SITKA -- Does the state have a right to access your medical records and keep them while pursuing charges against a medical practitioner?
That question was at the heart of more than two hours of oral arguments Friday in the Sitka courthouse.
The American Civil Liberties Union is representing a group of nine patients "and others similarly situated," whose medical records were seized by the state from A Woman's Place, a Ketchikan health clinic. The state is refusing to return the records to the patients or clinic.
The records were seized under a warrant issued in the investigation of the clinic owner for suspected Medicaid fraud.
Tom Stenson, legal director for ACLU of Alaska, argued that patients' rights to privacy were violated, that the records should be returned to the clinic or the patients, and that the medical records should not have been seized in the first place.
He further argued that the state should not be allowed to issue such broad search warrants in the future, since it was financial and prescription records, not medical records, that were needed in the first place.
Assistant Attorney General Dale House, representing the Medicaid Fraud Control Unit, and Assistant Attorney General Cynthia Drinkwater, representing the state Division of Corporations, Business and Professional Licensing, argued separately for summary judgment dismissing the suit.
The civil suit was filed by former patients of Eileen Small, a nurse practitioner who operated a women's health clinic in Ketchikan. Small's license and prescription authority were suspended July 29, 2009, but the state alleges that after that time Small billed the state Medicaid program for services to 37 patients and that seven pharmacies had billed Medicaid for prescriptions she had written.

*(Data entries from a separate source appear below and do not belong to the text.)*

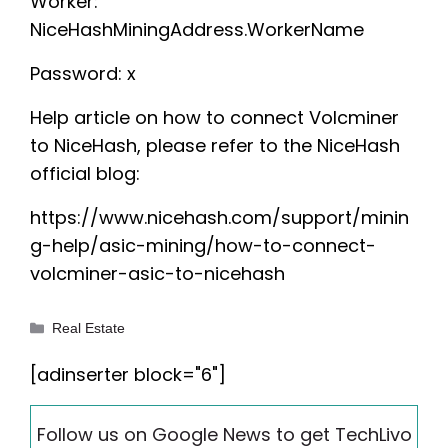
Worker:
NiceHashMiningAddress.WorkerName
Password: x
Help article on how to connect Volcminer
to NiceHash, please refer to the NiceHash
official blog:
https://www.nicehash.com/support/minin
g-help/asic-mining/how-to-connect-
volcminer-asic-to-nicehash
Categories
Real Estate
[adinserter block="6"]
Follow us on Google News to get TechLivo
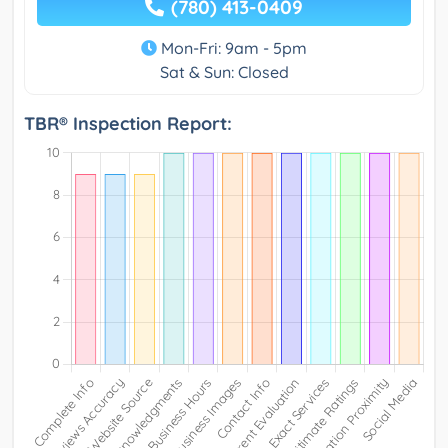
(780) 413-0409
Mon-Fri: 9am - 5pm
Sat & Sun: Closed
TBR® Inspection Report:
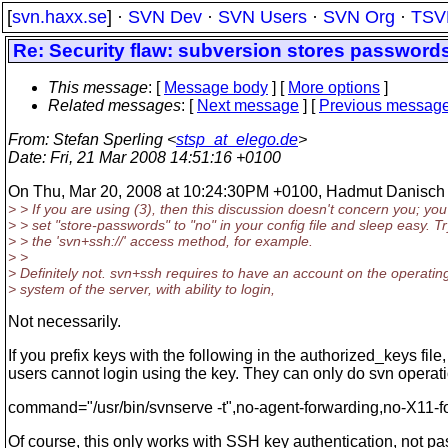
[
svn.haxx.se
] ·
SVN Dev
·
SVN Users
·
SVN Org
·
TSV
Re: Security flaw: subversion stores passwords
This message
: [
Message body
] [
More options
]
Related messages
:
[
Next message
] [
Previous messag
From
: Stefan Sperling <
stsp_at_elego.de
>
Date
: Fri, 21 Mar 2008 14:51:16 +0100
On Thu, Mar 20, 2008 at 10:24:30PM +0100, Hadmut Danisch 
> > If you are using (3), then this discussion doesn't concern you; yo
> > set "store-passwords" to "no" in your config file and sleep easy. Tr
> > the 'svn+ssh://' access method, for example.
> >
> Definitely not. svn+ssh requires to have an account on the operatin
> system of the server, with ability to login,
Not necessarily.
If you prefix keys with the following in the authorized_keys file,
users cannot login using the key. They can only do svn operat
command="/usr/bin/svnserve -t",no-agent-forwarding,no-X11-f
Of course, this only works with SSH key authentication, not p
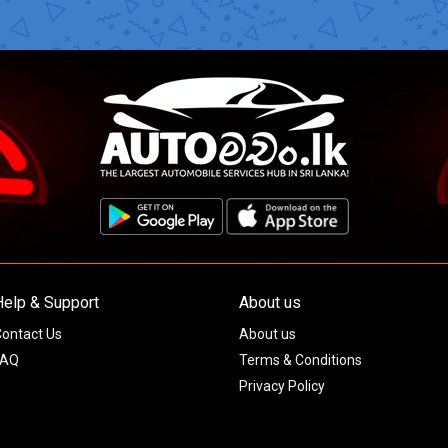
Help & Support
About us
ontact Us
About us
FAQ
Terms & Conditions
Privacy Policy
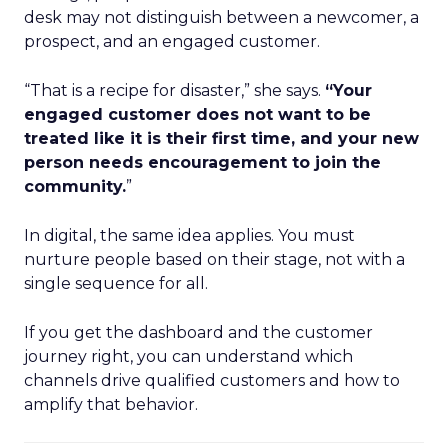
desk may not distinguish between a newcomer, a
prospect, and an engaged customer.
“That is a recipe for disaster,” she says.
“Your
engaged customer does not want to be
treated like it is their first time, and your new
person needs encouragement to join the
community.
”
In digital, the same idea applies. You must
nurture people based on their stage, not with a
single sequence for all.
If you get the dashboard and the customer
journey right, you can understand which
channels drive qualified customers and how to
amplify that behavior.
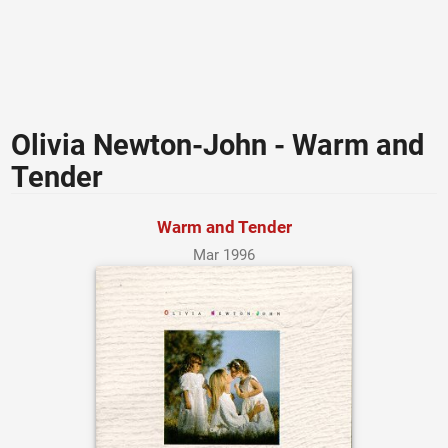
Olivia Newton-John - Warm and
Tender
Warm and Tender
Mar 1996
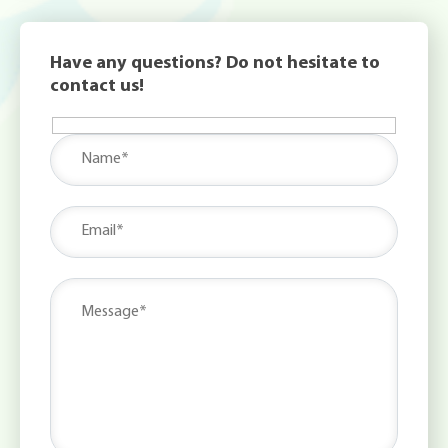
Have any questions? Do not hesitate to
contact us!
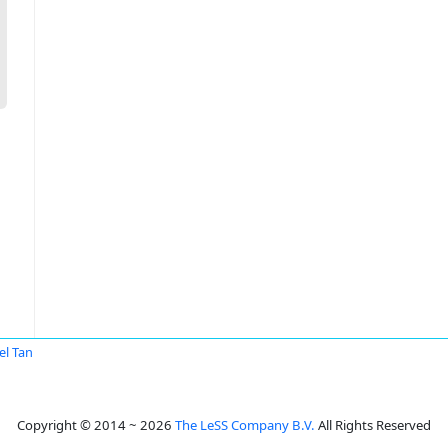
el Tan
Copyright © 2014 ~ 2026
The LeSS Company B.V.
All Rights Reserved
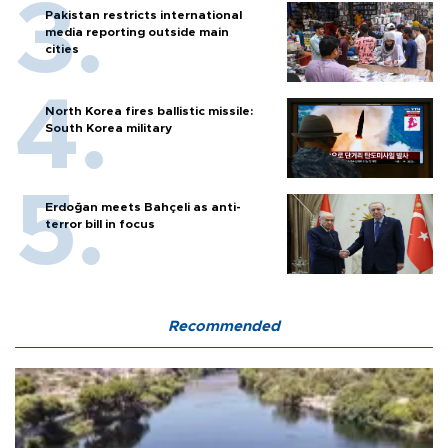
Pakistan restricts international
media reporting outside main
cities
North Korea fires ballistic missile:
South Korea military
Erdoğan meets Bahçeli as anti-
terror bill in focus
Recommended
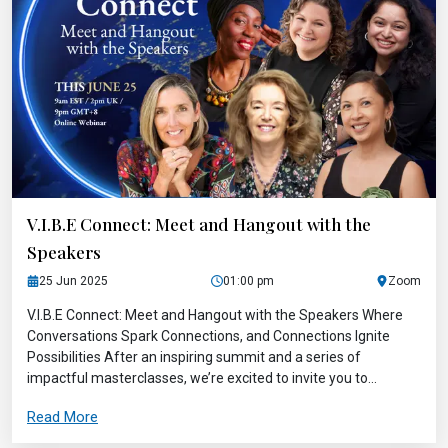
V.I.B.E Connect: Meet and Hangout with the
Speakers
25 Jun 2025
01:00 pm
Zoom
V.I.B.E Connect: Meet and Hangout with the Speakers Where
Conversations Spark Connections, and Connections Ignite
Possibilities After an inspiring summit and a series of
impactful masterclasses, we’re excited to invite you to...
Read More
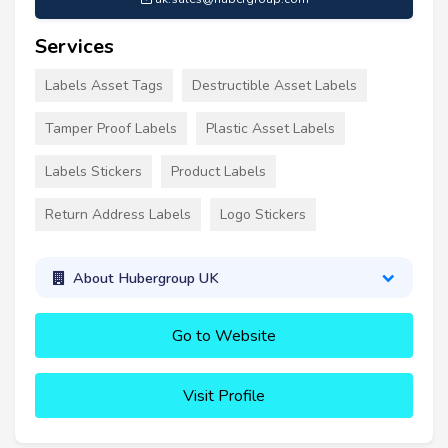
Services
Labels Asset Tags
Destructible Asset Labels
Tamper Proof Labels
Plastic Asset Labels
Labels Stickers
Product Labels
Return Address Labels
Logo Stickers
About Hubergroup UK
Go to Website
Visit Profile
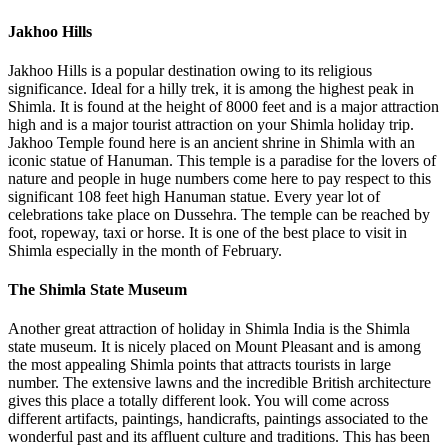
Jakhoo Hills
Jakhoo Hills is a popular destination owing to its religious
significance. Ideal for a hilly trek, it is among the highest peak in
Shimla. It is found at the height of 8000 feet and is a major attraction
high and is a major tourist attraction on your Shimla holiday trip.
Jakhoo Temple found here is an ancient shrine in Shimla with an
iconic statue of Hanuman. This temple is a paradise for the lovers of
nature and people in huge numbers come here to pay respect to this
significant 108 feet high Hanuman statue. Every year lot of
celebrations take place on Dussehra. The temple can be reached by
foot, ropeway, taxi or horse. It is one of the best place to visit in
Shimla especially in the month of February.
The Shimla State Museum
Another great attraction of holiday in Shimla India is the Shimla
state museum. It is nicely placed on Mount Pleasant and is among
the most appealing Shimla points that attracts tourists in large
number. The extensive lawns and the incredible British architecture
gives this place a totally different look. You will come across
different artifacts, paintings, handicrafts, paintings associated to the
wonderful past and its affluent culture and traditions. This has been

In January 2010, the state Medicaid fraud unit, assisted by Ketchikan police, seized a total of 398 patient files from Small's clinic under a search warrant. In March 2010 the records were subpoenaed by the state professional licensing division for its own investigation.
After the state authorities turned down demands to return the records, the ACLU filed suit on behalf of the patients whose files were seized.

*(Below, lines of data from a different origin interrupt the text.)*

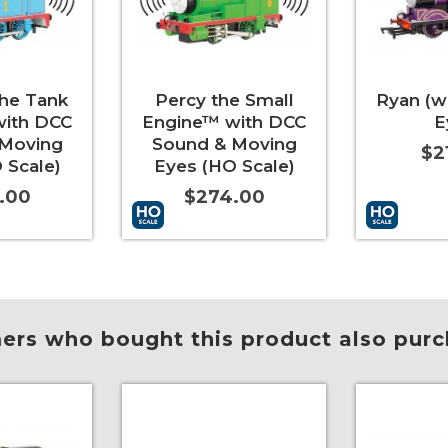
he Tank
Percy the Small
Ryan (w
with DCC
Engine™ with DCC
E
 Moving
Sound & Moving
$2
 Scale)
Eyes (HO Scale)
.00
$274.00
More Info
Add to Cart
More Info
Add to Car
rs who bought this product also purc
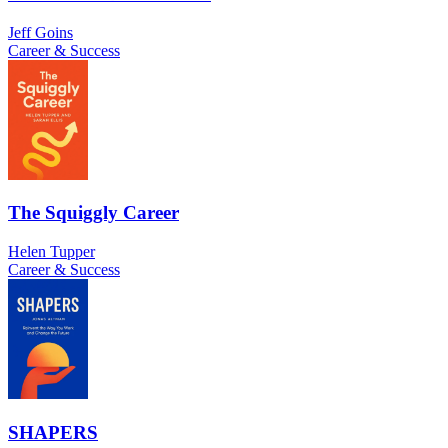
Jeff Goins
Career & Success
The Squiggly Career
Helen Tupper
Career & Success
SHAPERS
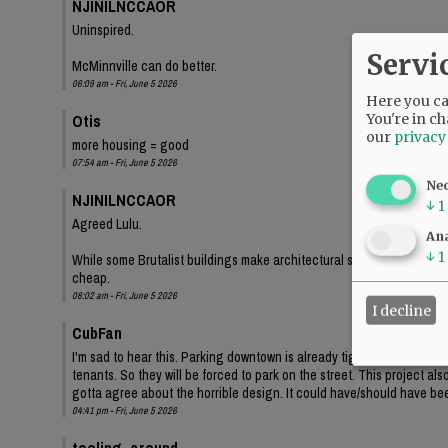
NJINILNCCAOR
Uninspired.
Servi
McMinnville can do better.
06:09 am - Fri, June 5 2026
Here you can
Otis
You're in ch
our
privacy
more housing = good
07:54 am - Fri, June 5 2026
Ne
NJINILNCCAOR
↓
1
Agreed Lulu.
Ana
↓
1
While some Brutalist buildings make architectural statements, and lo
cheap.
08:02 am - Fri, June 5 2026
I decline
CubFan
I'm sad to hear this. Parking downtown is already tight, and even th
tenants. So they will be forced to park on the street. This project a
gotta agree about the horrible design. It could have/should have bee
04:41 pm - Fri, June 5 2026
tooling_around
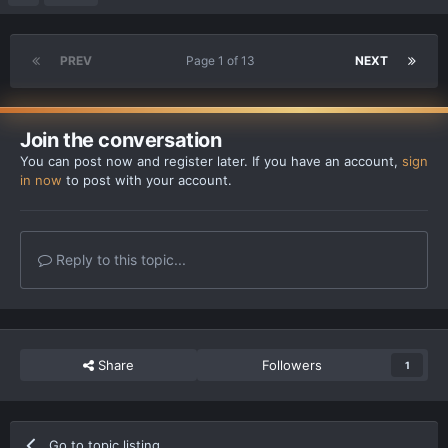
PREV
Page 1 of 13
NEXT
Join the conversation
You can post now and register later. If you have an account,
sign
in now
to post with your account.
Reply to this topic...
Share
Followers
1
Go to topic listing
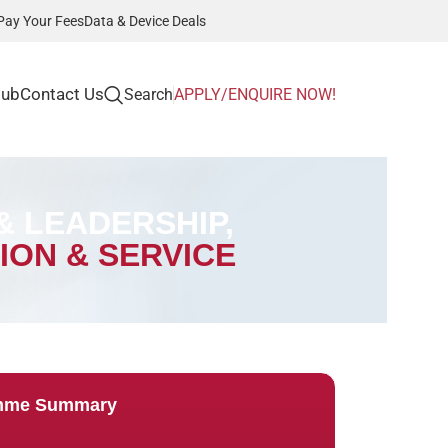
Pay Your Fees
Data & Device Deals
Hub
Contact Us
Search
APPLY/ENQUIRE NOW!
 LEADERSHIP,
ION & SERVICE
mme Summary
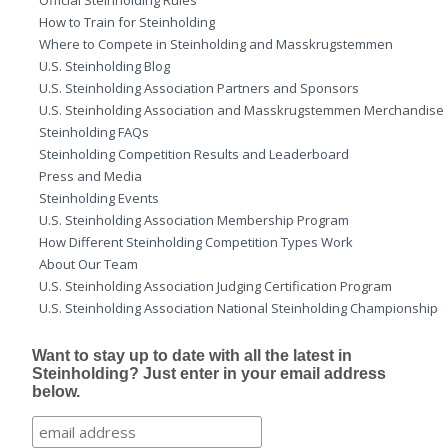
Official Steinholding Rules
How to Train for Steinholding
Where to Compete in Steinholding and Masskrugstemmen
U.S. Steinholding Blog
U.S. Steinholding Association Partners and Sponsors
U.S. Steinholding Association and Masskrugstemmen Merchandise
Steinholding FAQs
Steinholding Competition Results and Leaderboard
Press and Media
Steinholding Events
U.S. Steinholding Association Membership Program
How Different Steinholding Competition Types Work
About Our Team
U.S. Steinholding Association Judging Certification Program
U.S. Steinholding Association National Steinholding Championship
Want to stay up to date with all the latest in
Steinholding? Just enter in your email address
below.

The case was filed in Ketchikan, but assigned to Superior Court Judge David George in Sitka. George heard the arguments on the summary judgment motions.
House said that only a handful of people saw the files in question, the investigators followed the protocol for maintaining the privacy of the files, and that there was no evidence that the unit violated laws related to the privacy of medical records.

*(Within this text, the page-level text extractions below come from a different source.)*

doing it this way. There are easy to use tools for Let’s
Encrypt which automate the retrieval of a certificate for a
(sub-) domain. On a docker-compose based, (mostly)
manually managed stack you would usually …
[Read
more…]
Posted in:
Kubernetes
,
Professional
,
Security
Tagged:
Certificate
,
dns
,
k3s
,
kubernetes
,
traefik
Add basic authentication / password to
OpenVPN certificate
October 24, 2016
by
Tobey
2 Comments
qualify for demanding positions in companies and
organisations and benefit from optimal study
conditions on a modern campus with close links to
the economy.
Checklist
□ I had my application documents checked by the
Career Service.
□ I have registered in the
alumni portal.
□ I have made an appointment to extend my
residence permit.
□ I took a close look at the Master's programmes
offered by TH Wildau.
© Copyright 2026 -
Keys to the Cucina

"The case should be dismissed," he said.
Stenson argued that the patients' rights to privacy were violated when the medical records left A Woman's Place, and were transferred among two state divisions. He said public disclosure of personal information is not the test of whether someone's privacy has been violated.
The attorneys generally agreed that there were not facts in dispute, and that a summary judgment could be issued by the judge.